Outre le contrôle et les sanctions contre les organisations non-gouvernementales nationales et étrangères, les Églises sont même désormais dans le collimateur du pouvoir burundais. Par exemple, le 11 juin 2019, les évêques catholiques du Burundi ont exprimé leurs préoccupations quant à « la montée progressive de l’intolérance politique qui […] s’avère cause d’affrontements et même de morts ». « Ils ont été immédiatement rappelés à l’ordre pour qu’ils s’abstiennent de tout propos de « nature politique », a relevé M. Diène.
Devant un tel climat, la Commission d’enquête a donc décidé de déterminer si des facteurs de risque spécifiques d’aggravation des violations des droits de l’homme sont présents dans le contexte préélectoral et électoral.
Pour ce faire, l’équipe de Doudou Diène continue de suivre avec attention l’évolution de la situation des droits de l’homme et invite la communauté internationale et les membres de ce Conseil à rester vigilant quant à la situation des droits de l’homme au Burundi.

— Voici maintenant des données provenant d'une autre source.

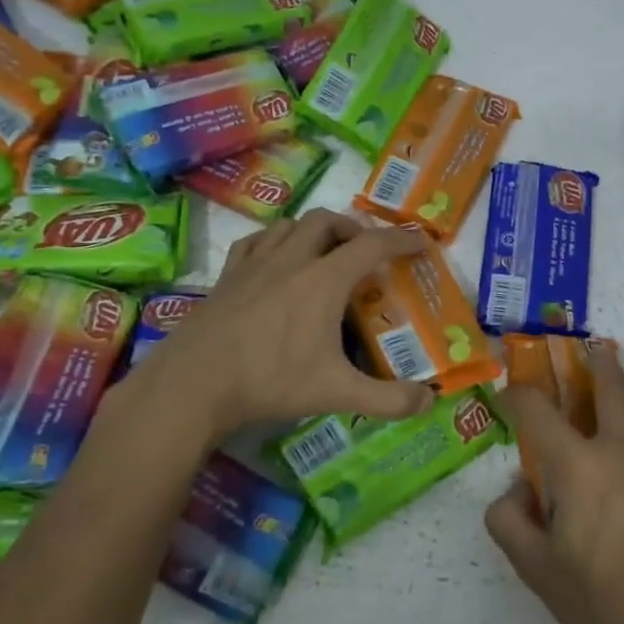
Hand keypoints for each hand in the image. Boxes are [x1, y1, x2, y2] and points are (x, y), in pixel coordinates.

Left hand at [113, 209, 434, 440]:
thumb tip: (430, 402)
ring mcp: (254, 265)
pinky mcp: (227, 277)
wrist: (193, 384)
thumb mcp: (336, 393)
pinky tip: (275, 259)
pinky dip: (274, 240)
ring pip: (289, 225)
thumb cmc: (270, 381)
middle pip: (327, 221)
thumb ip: (388, 399)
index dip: (401, 239)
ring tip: (325, 252)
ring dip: (315, 230)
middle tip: (367, 251)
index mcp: (323, 280)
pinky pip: (255, 241)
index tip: (420, 241)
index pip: (372, 245)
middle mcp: (290, 260)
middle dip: (354, 228)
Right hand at [486, 343, 623, 623]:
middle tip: (586, 355)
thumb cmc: (602, 603)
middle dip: (595, 363)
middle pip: (611, 384)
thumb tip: (518, 491)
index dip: (518, 395)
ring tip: (621, 418)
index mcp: (579, 465)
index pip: (538, 408)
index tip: (510, 397)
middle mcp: (623, 449)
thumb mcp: (536, 570)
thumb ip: (510, 521)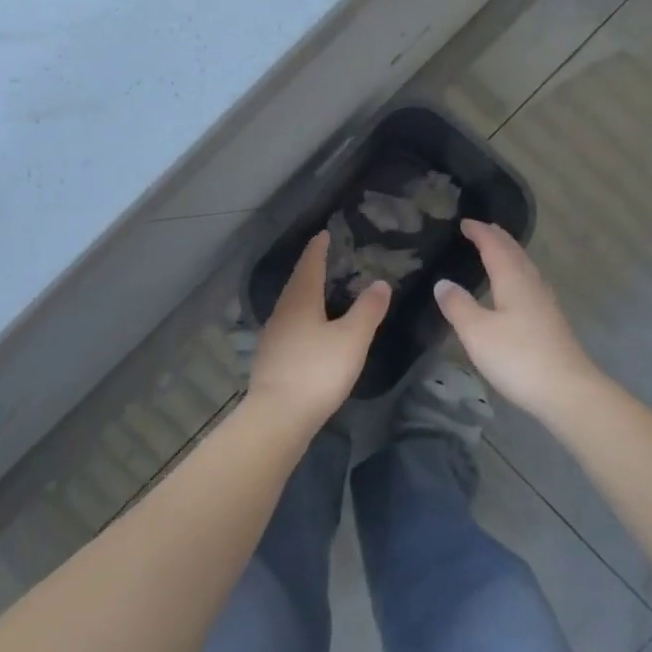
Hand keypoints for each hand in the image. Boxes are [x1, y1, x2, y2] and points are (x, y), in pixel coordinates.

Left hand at [247, 230, 390, 432]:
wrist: (277, 417)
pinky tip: (310, 328)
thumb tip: (380, 282)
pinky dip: (301, 315)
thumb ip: (368, 310)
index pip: (310, 264)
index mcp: (300, 299)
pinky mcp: (271, 357)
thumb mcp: (351, 339)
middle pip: (297, 282)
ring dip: (305, 292)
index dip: (318, 248)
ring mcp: (273, 335)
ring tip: (321, 290)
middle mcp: (282, 311)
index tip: (325, 234)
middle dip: (311, 268)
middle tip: (326, 258)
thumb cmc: (317, 372)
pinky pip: (289, 324)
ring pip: (291, 304)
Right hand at [434, 219, 602, 415]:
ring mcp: (545, 303)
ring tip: (496, 251)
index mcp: (513, 279)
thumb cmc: (518, 357)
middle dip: (497, 238)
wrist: (568, 391)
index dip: (479, 232)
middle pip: (514, 252)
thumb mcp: (477, 332)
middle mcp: (532, 284)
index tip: (464, 222)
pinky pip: (530, 283)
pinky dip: (517, 273)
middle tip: (481, 229)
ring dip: (509, 254)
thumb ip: (458, 305)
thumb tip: (443, 282)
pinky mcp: (551, 321)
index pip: (494, 246)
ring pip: (525, 267)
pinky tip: (515, 288)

Mais en réponse à ce sombre tableau décrit par la Commission, le Représentant permanent du Burundi auprès de l’ONU à Genève a parlé « d’actes de sabotage » et dénoncé un document « mensonger ». « Cette Commission est tombée dans des considérations politiciennes », a déploré l’Ambassadeur Rénovat Tabu. Pour Bujumbura, les élections de 2020 se préparent, avec une feuille de route et une Commission nationale déjà « opérationnelles ».